Directions for this task ▸
From top to bottom, return the listing exactly as it appears, omitting its images.

Task inputs ▸
+++

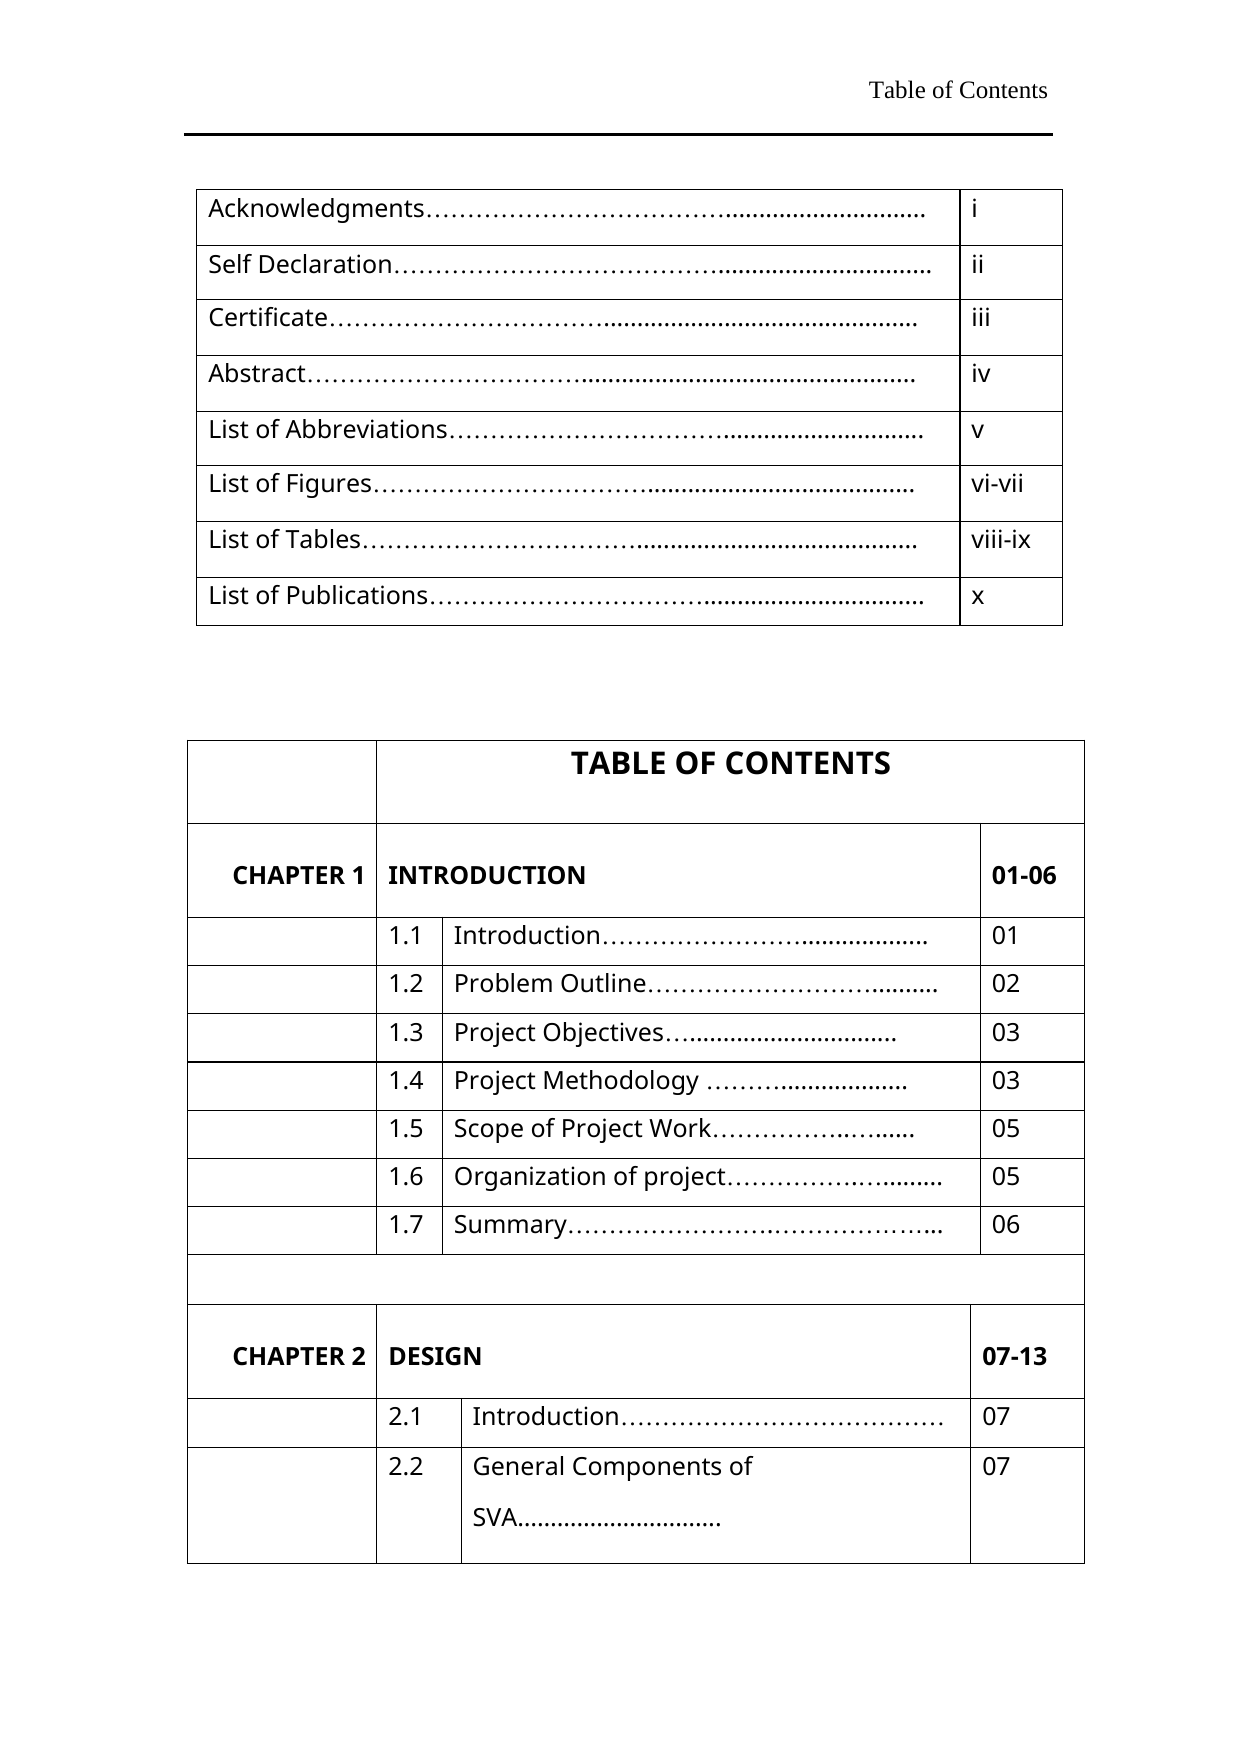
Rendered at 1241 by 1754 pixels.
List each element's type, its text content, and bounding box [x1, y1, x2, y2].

table_cell iii [961, 300, 1062, 355]
table_cell List of Figures……………………………........................................ [197, 466, 959, 521]
table_cell 02 [981, 966, 1084, 1013]
table_cell 1.2 [377, 966, 442, 1013]
table_cell 05 [981, 1111, 1084, 1158]
table_cell DESIGN [377, 1305, 970, 1398]
table_cell [188, 1207, 376, 1254]
table_cell v [961, 412, 1062, 464]
table_cell 1.7 [377, 1207, 442, 1254]
table_cell Self Declaration…………………………………................................ [197, 246, 959, 299]
table_cell 07 [971, 1399, 1084, 1447]
table_cell Project Objectives…............................... [443, 1014, 980, 1061]
table_cell [188, 966, 376, 1013]
table_cell List of Publications……………………………................................. [197, 578, 959, 625]
table_cell List of Abbreviations…………………………….............................. [197, 412, 959, 464]
table_cell 1.4 [377, 1063, 442, 1109]
table_cell Summary…………………….………………... [443, 1207, 980, 1254]
table_cell 01 [981, 918, 1084, 965]
table_cell viii-ix [961, 522, 1062, 577]
table_header i [961, 190, 1062, 245]
table_cell 1.5 [377, 1111, 442, 1158]
table_cell [188, 1014, 376, 1061]
table_cell 2.1 [377, 1399, 461, 1447]
table_cell 05 [981, 1159, 1084, 1206]
table_cell x [961, 578, 1062, 625]
table_cell [188, 918, 376, 965]
table_cell Project Methodology ………................... [443, 1063, 980, 1109]
table_cell List of Tables…………………………….......................................... [197, 522, 959, 577]
table_cell 01-06 [981, 824, 1084, 917]
table_cell 03 [981, 1014, 1084, 1061]
table_cell Organization of project…………….…......... [443, 1159, 980, 1206]
table_cell [188, 1063, 376, 1109]
table_header TABLE OF CONTENTS [377, 741, 1084, 822]
table_cell [188, 1255, 1084, 1304]
table_cell Scope of Project Work……………..…...... [443, 1111, 980, 1158]
table_cell [188, 1399, 376, 1447]
table_cell Introduction……………………................... [443, 918, 980, 965]
table_header [188, 741, 376, 822]
table_cell 03 [981, 1063, 1084, 1109]
table_cell Introduction………………………………… [462, 1399, 970, 1447]
table_cell [188, 1448, 376, 1563]
table_cell INTRODUCTION [377, 824, 980, 917]
table_cell 1.1 [377, 918, 442, 965]
table_cell 2.2 [377, 1448, 461, 1563]
table_cell ii [961, 246, 1062, 299]
table_cell vi-vii [961, 466, 1062, 521]
table_cell General Components of SVA…………………………. [462, 1448, 970, 1563]
table_cell iv [961, 356, 1062, 411]
table_cell 07 [971, 1448, 1084, 1563]
table_cell CHAPTER 2 [188, 1305, 376, 1398]
table_cell Abstract…………………………….................................................. [197, 356, 959, 411]
table_cell 1.3 [377, 1014, 442, 1061]
table_cell CHAPTER 1 [188, 824, 376, 917]
table_cell [188, 1159, 376, 1206]
table_cell 07-13 [971, 1305, 1084, 1398]
table_cell 06 [981, 1207, 1084, 1254]
table_cell 1.6 [377, 1159, 442, 1206]
table_cell Certificate……………………………............................................... [197, 300, 959, 355]
table_cell [188, 1111, 376, 1158]
table_cell Problem Outline……………………….......... [443, 966, 980, 1013]
table_header Acknowledgments……………………………….............................. [197, 190, 959, 245]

+++

Result below ▸
Rendered at 1241 by 1754 pixels.
List each element's type, its text content, and bounding box [x1, y1, x2, y2].

table_cell iii [961, 300, 1062, 355]
table_cell List of Figures……………………………........................................ [197, 466, 959, 521]
table_cell 02 [981, 966, 1084, 1013]
table_cell 1.2 [377, 966, 442, 1013]
table_cell 05 [981, 1111, 1084, 1158]
table_cell DESIGN [377, 1305, 970, 1398]
table_cell [188, 1207, 376, 1254]
table_cell v [961, 412, 1062, 464]
table_cell 1.7 [377, 1207, 442, 1254]
table_cell Self Declaration…………………………………................................ [197, 246, 959, 299]
table_cell 07 [971, 1399, 1084, 1447]
table_cell Project Objectives…............................... [443, 1014, 980, 1061]
table_cell [188, 966, 376, 1013]
table_cell List of Publications……………………………................................. [197, 578, 959, 625]
table_cell List of Abbreviations…………………………….............................. [197, 412, 959, 464]
table_cell 1.4 [377, 1063, 442, 1109]
table_cell Summary…………………….………………... [443, 1207, 980, 1254]
table_cell 01 [981, 918, 1084, 965]
table_cell viii-ix [961, 522, 1062, 577]
table_header i [961, 190, 1062, 245]
table_cell 1.5 [377, 1111, 442, 1158]
table_cell [188, 1014, 376, 1061]
table_cell 2.1 [377, 1399, 461, 1447]
table_cell 05 [981, 1159, 1084, 1206]
table_cell x [961, 578, 1062, 625]
table_cell [188, 918, 376, 965]
table_cell Project Methodology ………................... [443, 1063, 980, 1109]
table_cell List of Tables…………………………….......................................... [197, 522, 959, 577]
table_cell 01-06 [981, 824, 1084, 917]
table_cell 03 [981, 1014, 1084, 1061]
table_cell Organization of project…………….…......... [443, 1159, 980, 1206]
table_cell [188, 1063, 376, 1109]
table_header TABLE OF CONTENTS [377, 741, 1084, 822]
table_cell [188, 1255, 1084, 1304]
table_cell Scope of Project Work……………..…...... [443, 1111, 980, 1158]
table_cell [188, 1399, 376, 1447]
table_cell Introduction……………………................... [443, 918, 980, 965]
table_header [188, 741, 376, 822]
table_cell 03 [981, 1063, 1084, 1109]
table_cell Introduction………………………………… [462, 1399, 970, 1447]
table_cell [188, 1448, 376, 1563]
table_cell INTRODUCTION [377, 824, 980, 917]
table_cell 1.1 [377, 918, 442, 965]
table_cell 2.2 [377, 1448, 461, 1563]
table_cell ii [961, 246, 1062, 299]
table_cell vi-vii [961, 466, 1062, 521]
table_cell General Components of SVA…………………………. [462, 1448, 970, 1563]
table_cell iv [961, 356, 1062, 411]
table_cell 07 [971, 1448, 1084, 1563]
table_cell CHAPTER 2 [188, 1305, 376, 1398]
table_cell Abstract…………………………….................................................. [197, 356, 959, 411]
table_cell 1.3 [377, 1014, 442, 1061]
table_cell CHAPTER 1 [188, 824, 376, 917]
table_cell [188, 1159, 376, 1206]
table_cell 07-13 [971, 1305, 1084, 1398]
table_cell 06 [981, 1207, 1084, 1254]
table_cell 1.6 [377, 1159, 442, 1206]
table_cell Certificate……………………………............................................... [197, 300, 959, 355]
table_cell [188, 1111, 376, 1158]
table_cell Problem Outline……………………….......... [443, 966, 980, 1013]
table_header Acknowledgments……………………………….............................. [197, 190, 959, 245]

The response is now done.